Why does the State Department block the publication of the congressional investigation of Palestinian texts taught in schools run by the United Nations? That is the question two years after the chairman of the Senate’s Near East subcommitee, James Risch, asked Congress’s Government Accountability Office to look at the schoolbooks now used by the United Nations Relief and Works Agency.
Senator Risch ordered the study after Idaho constituents introduced him to the findings of the Center for Near East Policy Research, which purchases, translates and evaluates all schoolbooks that Palestinian Arab children learn in all UNRWA schools. The project is financed in part by the Simon Wiesenthal Center and published by the Meir Amit Intelligence and Terrorism Information Center.
UNRWA is an American issue because, among other reasons, America is the agency’s largest funder, donating 30% of the $1.2 billion UNRWA budget. Some 54% of the UNRWA budget is allocated to UNRWA education.

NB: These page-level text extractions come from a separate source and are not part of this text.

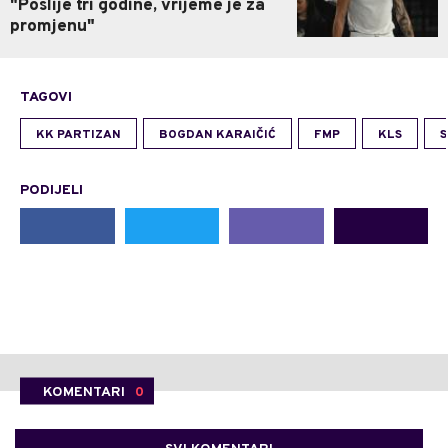
"Poslije tri godine, vrijeme je za
promjenu"
TAGOVI
KK PARTIZAN
BOGDAN KARAIČIĆ
FMP
KLS
S
PODIJELI
KOMENTARI
0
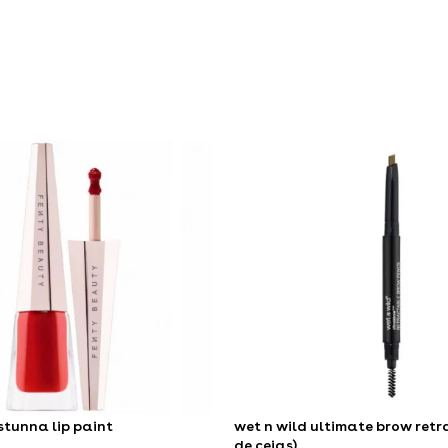
stunna lip paint
wet n wild ultimate brow retr
de cejas)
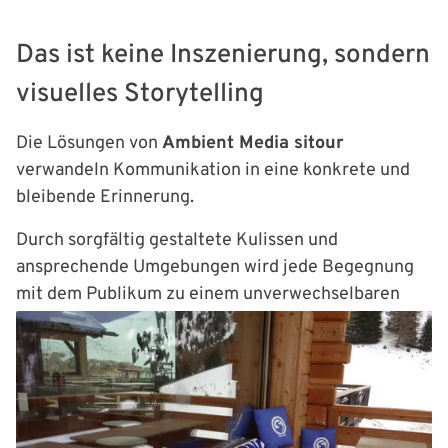
Das ist keine Inszenierung, sondern
visuelles Storytelling
Die Lösungen von
Ambient Media sitour
verwandeln Kommunikation in eine konkrete und
bleibende Erinnerung.
Durch sorgfältig gestaltete Kulissen und
ansprechende Umgebungen wird jede Begegnung
mit dem Publikum zu einem unverwechselbaren
Moment, der die emotionale Bindung an die Marke
stärkt und die einzigartige Bergwelt aufwertet.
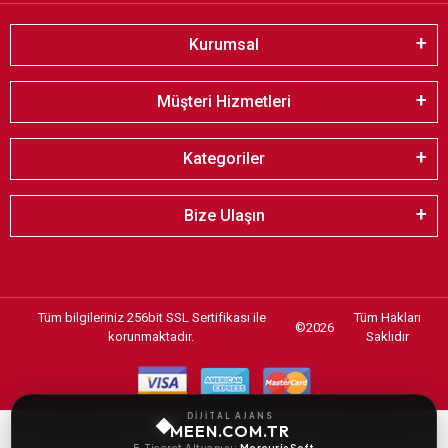
Kurumsal
Müşteri Hizmetleri
Kategoriler
Bize Ulaşın
Tüm bilgileriniz 256bit SSL Sertifikası ile
Tüm Hakları
©
2026
korunmaktadır.
Saklıdır
DİJİTAL AJANS
MEEN.COM.TR
E-Ticaret Altyapısı:
MercurisSoft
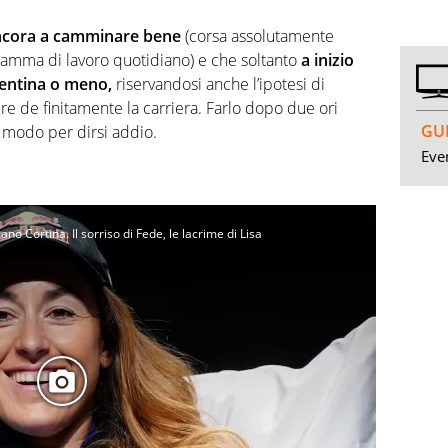
ancora a camminare bene
(corsa assolutamente
gramma di lavoro quotidiano) e che soltanto
a inizio
gentina o meno,
riservandosi anche l’ipotesi di
re de finitamente la carriera. Farlo dopo due ori
GUI
modo per dirsi addio.
Even
ilano Cortina. Il sorriso di Fede, le lacrime di Lisa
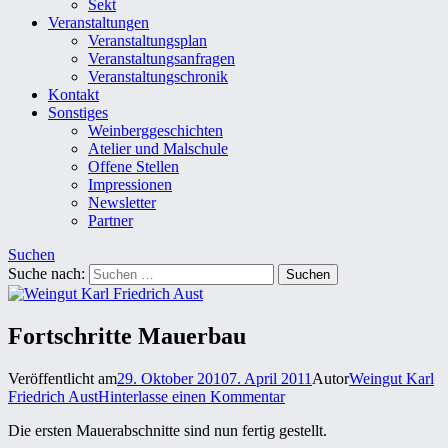
Sekt
Veranstaltungen
Veranstaltungsplan
Veranstaltungsanfragen
Veranstaltungschronik
Kontakt
Sonstiges
Weinberggeschichten
Atelier und Malschule
Offene Stellen
Impressionen
Newsletter
Partner
Suchen
Suche nach:
Fortschritte Mauerbau
Veröffentlicht am
29. Oktober 2010
7. April 2011
Autor
Weingut Karl
Friedrich Aust
Hinterlasse einen Kommentar
Die ersten Mauerabschnitte sind nun fertig gestellt.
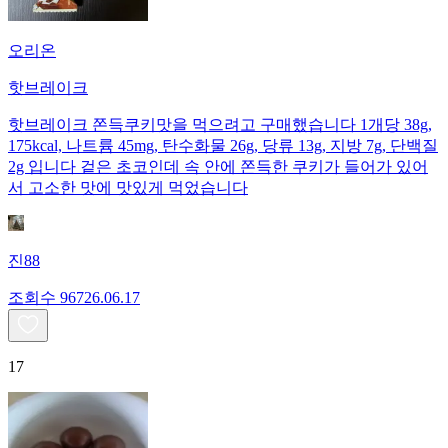
오리온
핫브레이크
핫브레이크 쫀득쿠키맛을 먹으려고 구매했습니다 1개당 38g,
175kcal, 나트륨 45mg, 탄수화물 26g, 당류 13g, 지방 7g, 단백질
2g 입니다 겉은 초코인데 속 안에 쫀득한 쿠키가 들어가 있어
서 고소한 맛에 맛있게 먹었습니다
진88
조회수
967
26.06.17
17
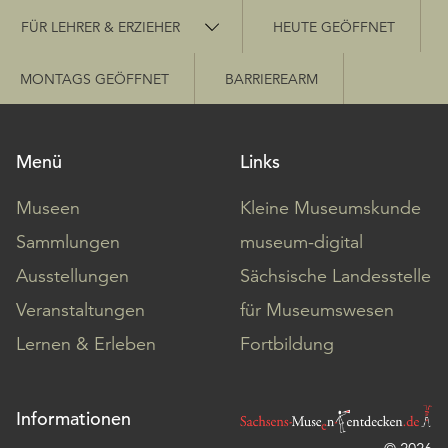
Schnellzugriff
FÜR LEHRER & ERZIEHER
HEUTE GEÖFFNET
MONTAGS GEÖFFNET
BARRIEREARM
Menü
Links
Museen
Kleine Museumskunde
Sammlungen
museum-digital
Ausstellungen
Sächsische Landesstelle
Veranstaltungen
für Museumswesen
Lernen & Erleben
Fortbildung
Informationen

The GAO completed its comprehensive report on UNRWA education at the end of April. Sources at the GAO confirm that the GAO study documents that Palestinian Authority school books used by UNRWA work against peace and reconciliation, and insert war indoctrination throughout the PA school books.
However, on May 3, the director of public affairs of the GAO, Chuck Young, issued a statement that the State Dept not allow the report to be released to the US Congress which had ordered the report in order to provide a guide to further US funding of UNRWA.

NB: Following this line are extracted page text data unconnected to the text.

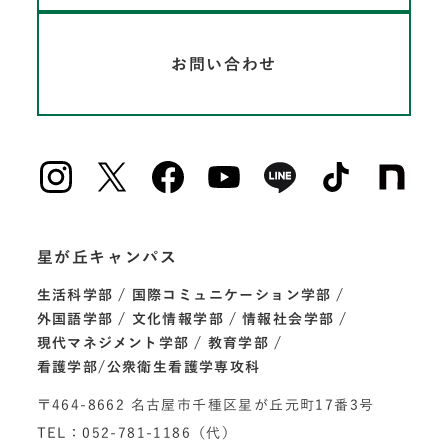
お問い合わせ
星が丘キャンパス
生活科学部
国際コミュニケーション学部
外国語学部
文化情報学部
情報社会学部
現代マネジメント学部
教育学部
看護学部/公衆衛生看護学専攻科
〒464-8662 名古屋市千種区星が丘元町17番3号
TEL：052-781-1186（代）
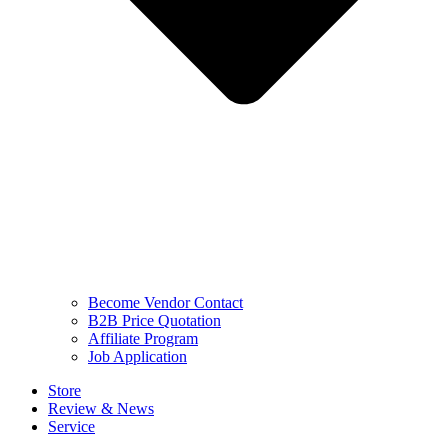
Become Vendor Contact
B2B Price Quotation
Affiliate Program
Job Application
Store
Review & News
Service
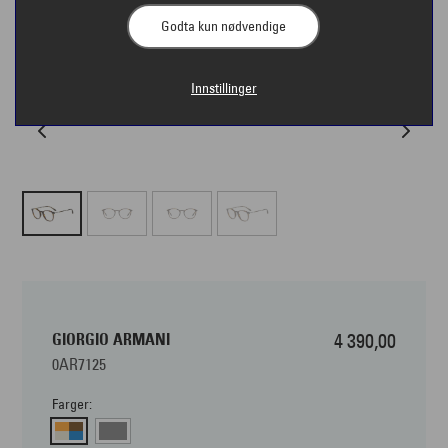
Godta kun nødvendige
Innstillinger
GIORGIO ARMANI
4 390,00
0AR7125
Farger:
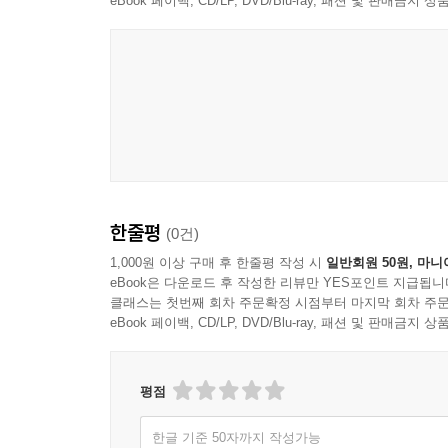
eBook 페이백, CD/LP, DVD/Blu-ray, 패션 및 판매금
한줄평
(0건)
1,000원 이상 구매 후 한줄평 작성 시
일반회원 50원, 마니
eBook은 다운로드 후 작성한 리뷰만 YES포인트 지급됩니
클래스는 첫번째 회차 주문확정 시점부터 마지막 회차 주문
eBook 페이백, CD/LP, DVD/Blu-ray, 패션 및 판매금
평점
한글 기준 50자까지 작성가능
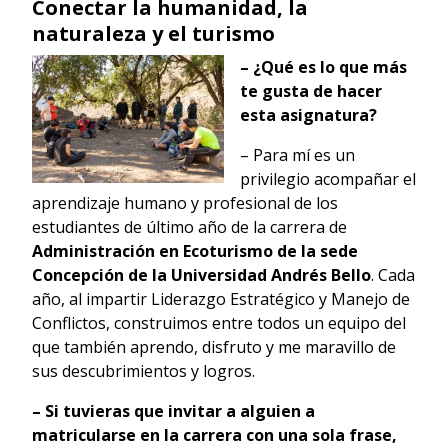
Conectar la humanidad, la
naturaleza y el turismo
– ¿Qué es lo que más
te gusta de hacer
esta asignatura?
– Para mí es un
privilegio acompañar el
aprendizaje humano y profesional de los
estudiantes de último año de la carrera de
Administración en Ecoturismo de la sede
Concepción de la Universidad Andrés Bello
. Cada
año, al impartir Liderazgo Estratégico y Manejo de
Conflictos, construimos entre todos un equipo del
que también aprendo, disfruto y me maravillo de
sus descubrimientos y logros.
– Si tuvieras que invitar a alguien a
matricularse en la carrera con una sola frase,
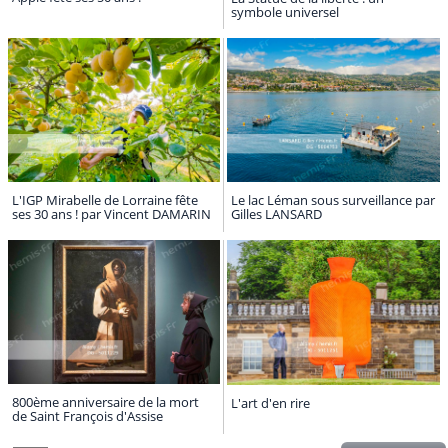
symbole universel
L'IGP Mirabelle de Lorraine fête
Le lac Léman sous surveillance par
ses 30 ans ! par Vincent DAMARIN
Gilles LANSARD
800ème anniversaire de la mort
L'art d'en rire
de Saint François d'Assise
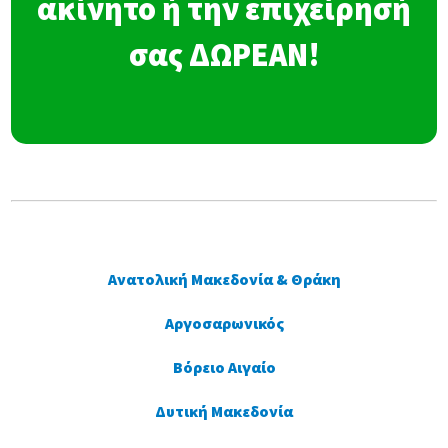
ακίνητο ή την επιχείρησή
σας ΔΩΡΕΑΝ!
Ανατολική Μακεδονία & Θράκη
Αργοσαρωνικός
Βόρειο Αιγαίο
Δυτική Μακεδονία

Why? Mr. Young referred that question to the State Department.
I wrote to America’s Ambassador to Israel, David Friedman. No answer. I wrote to the new Secretary of State, Michael Pompeo. No answer. I flew to New York and met with the staff of Ambassador Nikki Haley at the United Nations. No answer.

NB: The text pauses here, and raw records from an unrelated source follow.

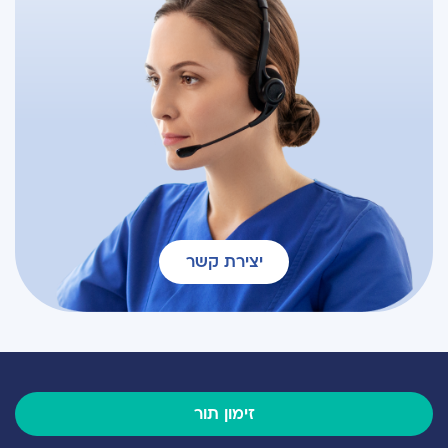
יצירת קשר
זימון תור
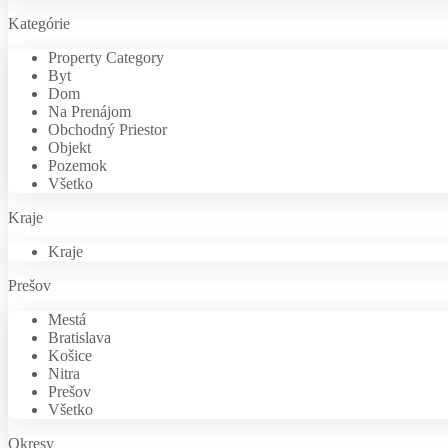
Kategórie
Property Category
Byt
Dom
Na Prenájom
Obchodný Priestor
Objekt
Pozemok
Všetko
Kraje
Kraje
Prešov
Mestá
Bratislava
Košice
Nitra
Prešov
Všetko
Okresy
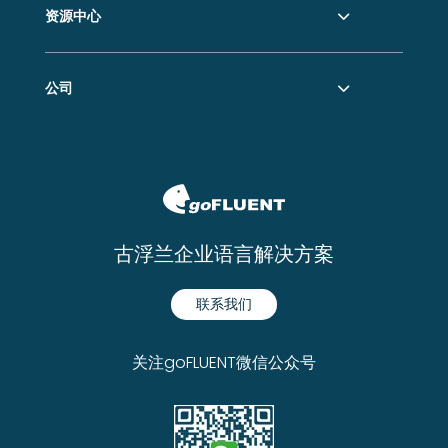
资源中心
公司
古浮兰企业语言解决方案
联系我们
关注goFLUENT微信公众号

A perfunctory answer emanated from an official of State Department, who referred the question to the GAO. The GAO repeated that this was a US State Department decision, not theirs.
So the decision obtains. The GAO report on UNRWA education is officially blocked from the press, the Congress, and even from the Trump administration.
Why would the State Department not want to disclose what half a million students study in UNRWA schools that America itself funds?
After all, these schoolbooks reach half a million UNRWA students and are publicly disseminated. The books all appear on the internet. Why should the content of UNRWA school books not be disclosed?
Publication of such a GAO report would make it difficult for the government to maintain its policy that the nascent Palestinian Authority constitutes a bona fide peace partner. Perhaps that is the reason that education is not being mentioned in the reports that have surfaced concerning the new American peace initiative.
Rabbi Abraham Cooper of the Simon Wiesenthal Center, issued a statement about the refusal of the State Department to disclose the GAO investigation of UNRWA education. “We urge this decision be reversed,” he said. “UNRWA needs refordm. Even UN Secretary General Guterres said so. The idea that a study about what the Palestinians teach their children in textbooks should be withheld from the public is unconscionable and unacceptable. When textbooks reflect a rejection of the reality of Israel and the legitimacy of Israel as a neighbor, we will see another generation offered up by their leaders as cannon fodder and unable to accept a peace offer.”